__Goal of the exercise__
Please transcribe each of the entries below, reproducing every line without changes.

---------- Material provided

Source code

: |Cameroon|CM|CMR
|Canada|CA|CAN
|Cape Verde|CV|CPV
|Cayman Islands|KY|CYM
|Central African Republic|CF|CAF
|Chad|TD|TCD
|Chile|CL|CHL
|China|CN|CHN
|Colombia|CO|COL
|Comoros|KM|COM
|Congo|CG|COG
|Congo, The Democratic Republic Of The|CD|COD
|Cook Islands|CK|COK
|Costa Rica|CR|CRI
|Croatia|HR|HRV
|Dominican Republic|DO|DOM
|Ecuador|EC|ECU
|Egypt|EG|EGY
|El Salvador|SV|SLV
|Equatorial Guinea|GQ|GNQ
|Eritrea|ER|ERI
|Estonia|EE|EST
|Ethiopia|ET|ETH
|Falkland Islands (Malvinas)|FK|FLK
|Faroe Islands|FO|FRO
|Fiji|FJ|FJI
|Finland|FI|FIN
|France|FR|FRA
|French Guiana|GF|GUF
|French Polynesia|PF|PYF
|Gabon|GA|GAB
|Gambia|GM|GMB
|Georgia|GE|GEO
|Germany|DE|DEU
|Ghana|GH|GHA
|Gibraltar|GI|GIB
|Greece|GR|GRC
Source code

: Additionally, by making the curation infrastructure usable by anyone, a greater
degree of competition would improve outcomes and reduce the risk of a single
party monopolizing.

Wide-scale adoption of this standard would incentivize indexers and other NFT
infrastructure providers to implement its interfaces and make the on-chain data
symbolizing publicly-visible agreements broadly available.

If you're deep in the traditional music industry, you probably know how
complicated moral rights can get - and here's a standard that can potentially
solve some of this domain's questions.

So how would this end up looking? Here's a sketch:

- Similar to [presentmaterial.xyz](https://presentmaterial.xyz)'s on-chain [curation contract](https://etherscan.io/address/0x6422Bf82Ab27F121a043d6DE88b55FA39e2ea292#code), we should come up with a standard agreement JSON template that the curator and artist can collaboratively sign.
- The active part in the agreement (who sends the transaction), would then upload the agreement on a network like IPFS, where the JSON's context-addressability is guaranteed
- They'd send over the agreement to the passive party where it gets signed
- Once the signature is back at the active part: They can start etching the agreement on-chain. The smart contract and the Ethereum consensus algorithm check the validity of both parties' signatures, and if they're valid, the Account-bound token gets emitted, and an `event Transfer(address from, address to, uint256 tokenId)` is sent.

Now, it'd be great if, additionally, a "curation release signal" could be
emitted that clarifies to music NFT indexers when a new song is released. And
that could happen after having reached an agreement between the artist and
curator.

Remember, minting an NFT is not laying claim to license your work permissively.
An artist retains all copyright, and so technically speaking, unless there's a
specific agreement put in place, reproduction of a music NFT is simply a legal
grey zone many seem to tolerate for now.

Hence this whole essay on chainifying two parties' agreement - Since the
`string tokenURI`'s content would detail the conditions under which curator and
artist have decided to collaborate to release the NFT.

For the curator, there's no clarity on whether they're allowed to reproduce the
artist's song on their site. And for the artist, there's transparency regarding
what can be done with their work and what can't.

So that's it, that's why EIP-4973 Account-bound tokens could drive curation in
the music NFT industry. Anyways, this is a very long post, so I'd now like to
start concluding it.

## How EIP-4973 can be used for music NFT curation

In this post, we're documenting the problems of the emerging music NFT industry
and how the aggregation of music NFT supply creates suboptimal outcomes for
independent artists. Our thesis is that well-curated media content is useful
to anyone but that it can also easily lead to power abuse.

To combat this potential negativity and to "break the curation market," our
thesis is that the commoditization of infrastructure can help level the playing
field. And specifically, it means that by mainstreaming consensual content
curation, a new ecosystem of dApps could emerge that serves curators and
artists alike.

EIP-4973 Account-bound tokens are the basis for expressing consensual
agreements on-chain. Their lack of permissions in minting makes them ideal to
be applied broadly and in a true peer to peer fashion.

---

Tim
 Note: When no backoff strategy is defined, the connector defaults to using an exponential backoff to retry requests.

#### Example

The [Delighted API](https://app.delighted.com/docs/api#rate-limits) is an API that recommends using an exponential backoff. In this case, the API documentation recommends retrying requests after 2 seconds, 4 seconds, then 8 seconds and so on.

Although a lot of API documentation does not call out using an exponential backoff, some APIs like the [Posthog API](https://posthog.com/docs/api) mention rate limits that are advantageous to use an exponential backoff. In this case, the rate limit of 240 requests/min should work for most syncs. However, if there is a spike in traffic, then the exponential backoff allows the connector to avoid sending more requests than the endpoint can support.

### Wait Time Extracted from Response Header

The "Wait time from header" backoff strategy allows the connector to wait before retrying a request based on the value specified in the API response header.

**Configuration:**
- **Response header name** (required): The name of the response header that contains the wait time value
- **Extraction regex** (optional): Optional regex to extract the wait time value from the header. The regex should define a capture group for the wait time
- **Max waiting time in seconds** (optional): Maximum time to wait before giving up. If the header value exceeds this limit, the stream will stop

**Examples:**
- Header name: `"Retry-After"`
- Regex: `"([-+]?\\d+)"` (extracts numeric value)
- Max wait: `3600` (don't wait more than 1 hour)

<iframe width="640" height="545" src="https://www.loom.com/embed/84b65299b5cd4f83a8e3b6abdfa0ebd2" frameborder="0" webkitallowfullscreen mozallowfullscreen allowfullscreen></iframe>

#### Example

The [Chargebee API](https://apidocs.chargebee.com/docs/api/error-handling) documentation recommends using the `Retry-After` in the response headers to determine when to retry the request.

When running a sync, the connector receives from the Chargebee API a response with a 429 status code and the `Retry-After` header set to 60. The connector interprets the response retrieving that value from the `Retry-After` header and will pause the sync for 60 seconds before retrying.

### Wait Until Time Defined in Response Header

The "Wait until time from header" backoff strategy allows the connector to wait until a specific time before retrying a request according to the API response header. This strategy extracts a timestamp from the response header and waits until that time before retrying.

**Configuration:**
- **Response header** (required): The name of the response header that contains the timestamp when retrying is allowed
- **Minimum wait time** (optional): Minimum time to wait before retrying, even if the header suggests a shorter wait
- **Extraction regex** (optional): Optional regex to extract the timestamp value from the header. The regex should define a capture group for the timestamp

--------------------

__Task result__
Source code

: |Cameroon|CM|CMR
|Canada|CA|CAN
|Cape Verde|CV|CPV
|Cayman Islands|KY|CYM
|Central African Republic|CF|CAF
|Chad|TD|TCD
|Chile|CL|CHL
|China|CN|CHN
|Colombia|CO|COL
|Comoros|KM|COM
|Congo|CG|COG
|Congo, The Democratic Republic Of The|CD|COD
|Cook Islands|CK|COK
|Costa Rica|CR|CRI
|Croatia|HR|HRV
|Dominican Republic|DO|DOM
|Ecuador|EC|ECU
|Egypt|EG|EGY
|El Salvador|SV|SLV
|Equatorial Guinea|GQ|GNQ
|Eritrea|ER|ERI
|Estonia|EE|EST
|Ethiopia|ET|ETH
|Falkland Islands (Malvinas)|FK|FLK
|Faroe Islands|FO|FRO
|Fiji|FJ|FJI
|Finland|FI|FIN
|France|FR|FRA
|French Guiana|GF|GUF
|French Polynesia|PF|PYF
|Gabon|GA|GAB
|Gambia|GM|GMB
|Georgia|GE|GEO
|Germany|DE|DEU
|Ghana|GH|GHA
|Gibraltar|GI|GIB
|Greece|GR|GRC
Source code

: Additionally, by making the curation infrastructure usable by anyone, a greater
degree of competition would improve outcomes and reduce the risk of a single
party monopolizing.

Wide-scale adoption of this standard would incentivize indexers and other NFT
infrastructure providers to implement its interfaces and make the on-chain data
symbolizing publicly-visible agreements broadly available.

If you're deep in the traditional music industry, you probably know how
complicated moral rights can get - and here's a standard that can potentially
solve some of this domain's questions.

So how would this end up looking? Here's a sketch:

- Similar to [presentmaterial.xyz](https://presentmaterial.xyz)'s on-chain [curation contract](https://etherscan.io/address/0x6422Bf82Ab27F121a043d6DE88b55FA39e2ea292#code), we should come up with a standard agreement JSON template that the curator and artist can collaboratively sign.
- The active part in the agreement (who sends the transaction), would then upload the agreement on a network like IPFS, where the JSON's context-addressability is guaranteed
- They'd send over the agreement to the passive party where it gets signed
- Once the signature is back at the active part: They can start etching the agreement on-chain. The smart contract and the Ethereum consensus algorithm check the validity of both parties' signatures, and if they're valid, the Account-bound token gets emitted, and an `event Transfer(address from, address to, uint256 tokenId)` is sent.

Now, it'd be great if, additionally, a "curation release signal" could be
emitted that clarifies to music NFT indexers when a new song is released. And
that could happen after having reached an agreement between the artist and
curator.

Remember, minting an NFT is not laying claim to license your work permissively.
An artist retains all copyright, and so technically speaking, unless there's a
specific agreement put in place, reproduction of a music NFT is simply a legal
grey zone many seem to tolerate for now.

Hence this whole essay on chainifying two parties' agreement - Since the
`string tokenURI`'s content would detail the conditions under which curator and
artist have decided to collaborate to release the NFT.

For the curator, there's no clarity on whether they're allowed to reproduce the
artist's song on their site. And for the artist, there's transparency regarding
what can be done with their work and what can't.

So that's it, that's why EIP-4973 Account-bound tokens could drive curation in
the music NFT industry. Anyways, this is a very long post, so I'd now like to
start concluding it.

## How EIP-4973 can be used for music NFT curation

In this post, we're documenting the problems of the emerging music NFT industry
and how the aggregation of music NFT supply creates suboptimal outcomes for
independent artists. Our thesis is that well-curated media content is useful
to anyone but that it can also easily lead to power abuse.

To combat this potential negativity and to "break the curation market," our
thesis is that the commoditization of infrastructure can help level the playing
field. And specifically, it means that by mainstreaming consensual content
curation, a new ecosystem of dApps could emerge that serves curators and
artists alike.

EIP-4973 Account-bound tokens are the basis for expressing consensual
agreements on-chain. Their lack of permissions in minting makes them ideal to
be applied broadly and in a true peer to peer fashion.

---

Tim
 Note: When no backoff strategy is defined, the connector defaults to using an exponential backoff to retry requests.

#### Example

The [Delighted API](https://app.delighted.com/docs/api#rate-limits) is an API that recommends using an exponential backoff. In this case, the API documentation recommends retrying requests after 2 seconds, 4 seconds, then 8 seconds and so on.

Although a lot of API documentation does not call out using an exponential backoff, some APIs like the [Posthog API](https://posthog.com/docs/api) mention rate limits that are advantageous to use an exponential backoff. In this case, the rate limit of 240 requests/min should work for most syncs. However, if there is a spike in traffic, then the exponential backoff allows the connector to avoid sending more requests than the endpoint can support.

### Wait Time Extracted from Response Header

The "Wait time from header" backoff strategy allows the connector to wait before retrying a request based on the value specified in the API response header.

**Configuration:**
- **Response header name** (required): The name of the response header that contains the wait time value
- **Extraction regex** (optional): Optional regex to extract the wait time value from the header. The regex should define a capture group for the wait time
- **Max waiting time in seconds** (optional): Maximum time to wait before giving up. If the header value exceeds this limit, the stream will stop

**Examples:**
- Header name: `"Retry-After"`
- Regex: `"([-+]?\\d+)"` (extracts numeric value)
- Max wait: `3600` (don't wait more than 1 hour)

<iframe width="640" height="545" src="https://www.loom.com/embed/84b65299b5cd4f83a8e3b6abdfa0ebd2" frameborder="0" webkitallowfullscreen mozallowfullscreen allowfullscreen></iframe>

#### Example

The [Chargebee API](https://apidocs.chargebee.com/docs/api/error-handling) documentation recommends using the `Retry-After` in the response headers to determine when to retry the request.

When running a sync, the connector receives from the Chargebee API a response with a 429 status code and the `Retry-After` header set to 60. The connector interprets the response retrieving that value from the `Retry-After` header and will pause the sync for 60 seconds before retrying.

### Wait Until Time Defined in Response Header

The "Wait until time from header" backoff strategy allows the connector to wait until a specific time before retrying a request according to the API response header. This strategy extracts a timestamp from the response header and waits until that time before retrying.

**Configuration:**
- **Response header** (required): The name of the response header that contains the timestamp when retrying is allowed
- **Minimum wait time** (optional): Minimum time to wait before retrying, even if the header suggests a shorter wait
- **Extraction regex** (optional): Optional regex to extract the timestamp value from the header. The regex should define a capture group for the timestamp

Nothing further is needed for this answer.